The U.S. stock market experienced a significant decline on Thursday, marking one of its worst days since April. The S&P 500 dropped by 1.7%, distancing itself further from the record high reached late last month. This represented the index’s worst day in a month and the second-worst since April’s sharp downturn following President Donald Trump’s announcement of new tariffs.
The Dow Jones Industrial Average fell by 797 points, or 1.7%, after reaching a record high the previous day. The Nasdaq composite decreased by 2.3%.
A major factor behind the sell-off was continued weakness in artificial intelligence-related stocks, particularly Nvidia, which lost 3.6%. Other companies that have benefited from enthusiasm for AI also saw declines: Super Micro Computer fell by 7.4%, Palantir Technologies dropped by 6.5%, and Broadcom declined by 4.3%. These stocks had previously seen substantial gains this year; for example, Palantir had risen nearly 174% at the start of November.
Concerns are mounting about whether these AI-focused stocks can continue their rapid ascent after such large increases in value, with some analysts drawing parallels to the dot-com bubble of 2000 that led to a steep drop in the S&P 500.
Stocks outside of AI were also affected as investors grew uncertain about whether the Federal Reserve would implement another interest rate cut in December as previously anticipated. Lower interest rates tend to boost economic activity and investment prices but can contribute to inflation.
Recently, expectations for an additional rate cut have diminished sharply, with traders now seeing only about a 52% chance—down from nearly 70% a week earlier—according to CME Group data.
Comments from Federal Reserve officials contributed to this uncertainty. Susan Collins, president of the Federal Reserve Bank of Boston, stated late Wednesday that it is likely appropriate to keep interest rates steady “for some time.” This marks a shift from her position last month when she supported another rate cut.

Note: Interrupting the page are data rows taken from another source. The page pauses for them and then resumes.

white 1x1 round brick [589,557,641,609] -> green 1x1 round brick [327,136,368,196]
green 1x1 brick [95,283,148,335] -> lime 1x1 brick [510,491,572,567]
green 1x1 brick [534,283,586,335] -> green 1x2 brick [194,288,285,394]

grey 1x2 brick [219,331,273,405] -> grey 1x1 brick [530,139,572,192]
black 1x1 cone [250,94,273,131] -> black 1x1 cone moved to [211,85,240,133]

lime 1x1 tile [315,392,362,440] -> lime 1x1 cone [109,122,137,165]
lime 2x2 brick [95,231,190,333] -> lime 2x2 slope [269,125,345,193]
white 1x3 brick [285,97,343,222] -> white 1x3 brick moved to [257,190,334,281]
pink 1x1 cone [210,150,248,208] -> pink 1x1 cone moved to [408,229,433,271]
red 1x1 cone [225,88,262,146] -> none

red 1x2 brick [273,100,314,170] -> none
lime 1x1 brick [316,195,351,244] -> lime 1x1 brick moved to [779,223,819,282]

The Fed faces added challenges due to delays in economic data releases caused by the recent U.S. government shutdown, making it harder to assess whether slowing job growth or persistent inflation poses a greater risk.

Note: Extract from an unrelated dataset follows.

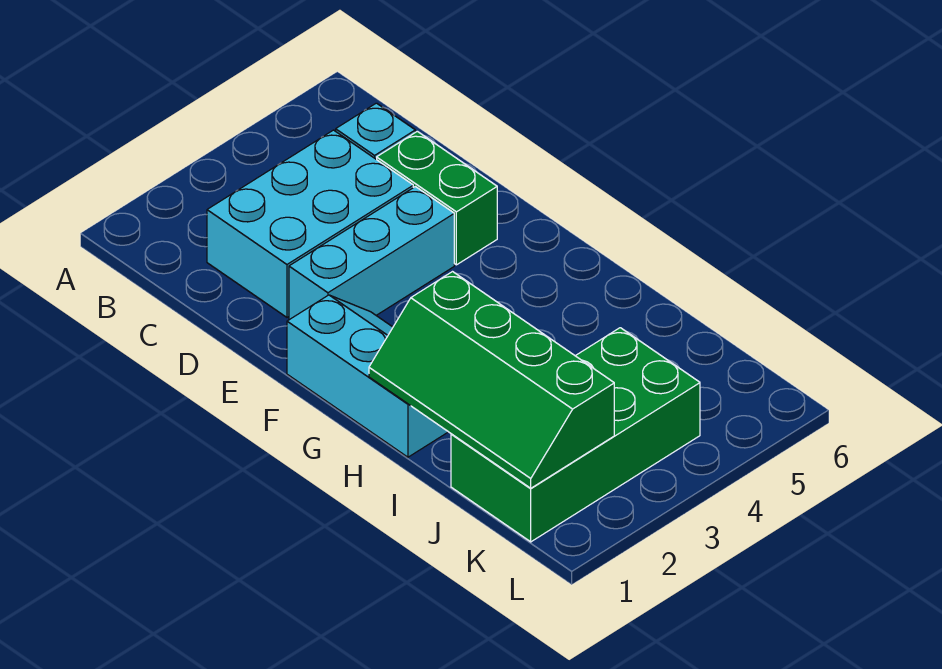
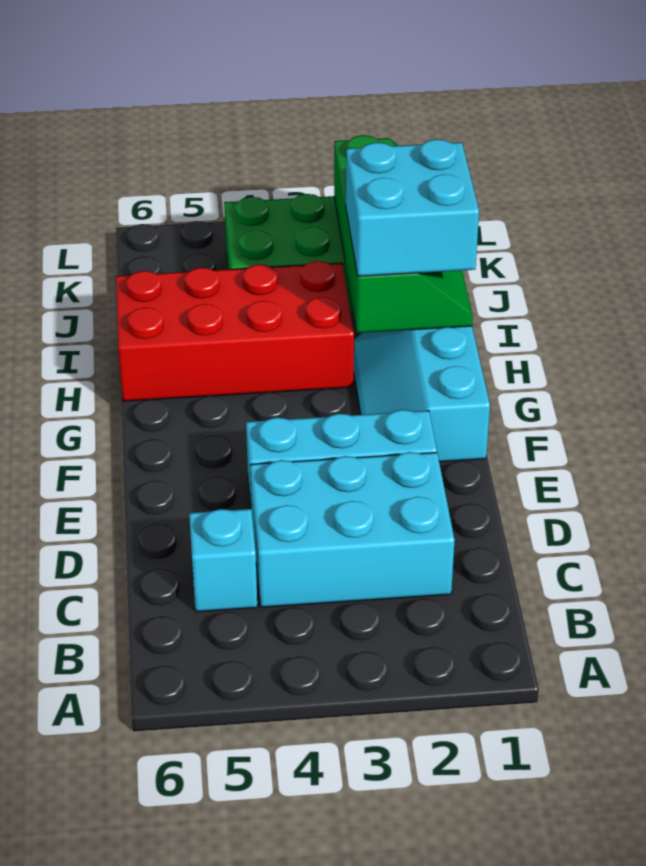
green 1x2 brick [377,131,497,265] -> none
none -> cyan 2x2 brick [346,139,479,276]
none -> red 2x4 brick [116,261,354,401]

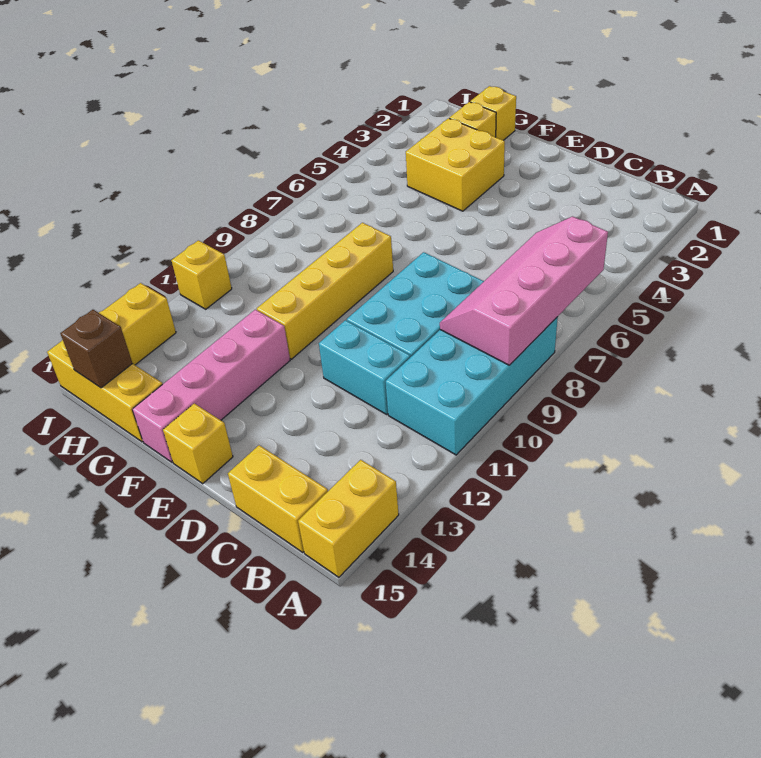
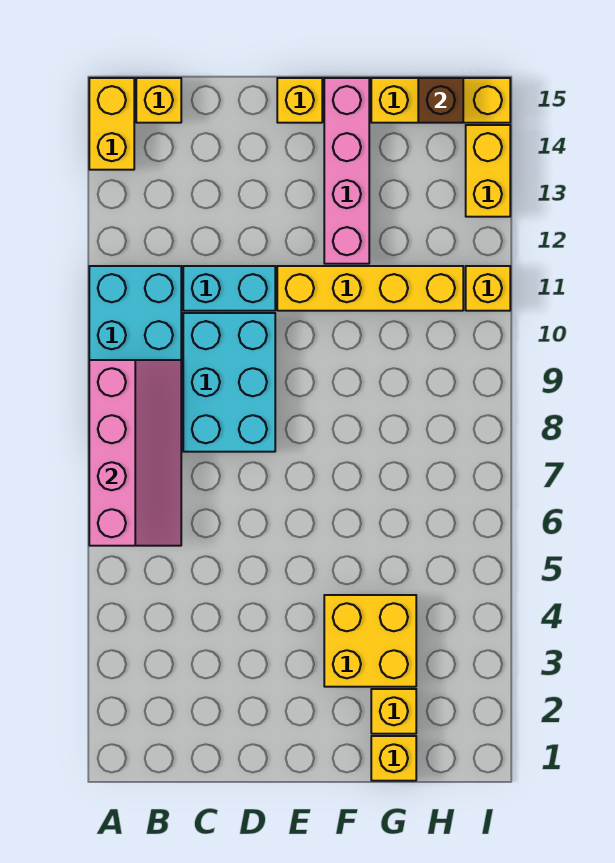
yellow 1x2 brick [228,445,328,552] -> yellow 1x1 brick [136,78,181,123]
yellow 1x4 brick [257,223,393,359] -> yellow 1x4 brick turned to [277,266,463,311]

Doug Beath, global equity strategist at Wells Fargo Investment Institute, commented on potential market volatility: “The looming data deluge may spur additional volatility in the coming weeks.”
Among individual companies, The Walt Disney Co.’s shares fell by 7.7% despite reporting profits above analyst estimates because its revenue did not meet expectations. In contrast, Cisco Systems’ shares rose by 4.6% after surpassing profit and revenue forecasts.
Berkshire Hathaway was one of few gainers during Thursday’s session; its shares increased by 2.1%. Warren Buffett’s company is known for seeking undervalued investments and typically avoids buying overpriced stocks.
At market close:
– The S&P 500 was down by 113.43 points at 6,737.49.
– The Dow Jones Industrial Average declined by 797.60 points to finish at 47,457.22.
– The Nasdaq composite lost 536.10 points to end at 22,870.36.
In bond markets, Treasury yields climbed higher—the yield on the benchmark ten-year Treasury note rose from Wednesday’s level of 4.08% up to 4.12%. Higher yields generally exert downward pressure on stock prices and other assets.
Internationally, European stock indexes declined while Asian markets posted modest gains; Tokyo’s Nikkei index rose slightly even as SoftBank Group continued its decline after announcing it had sold its entire $5.8 billion stake in Nvidia.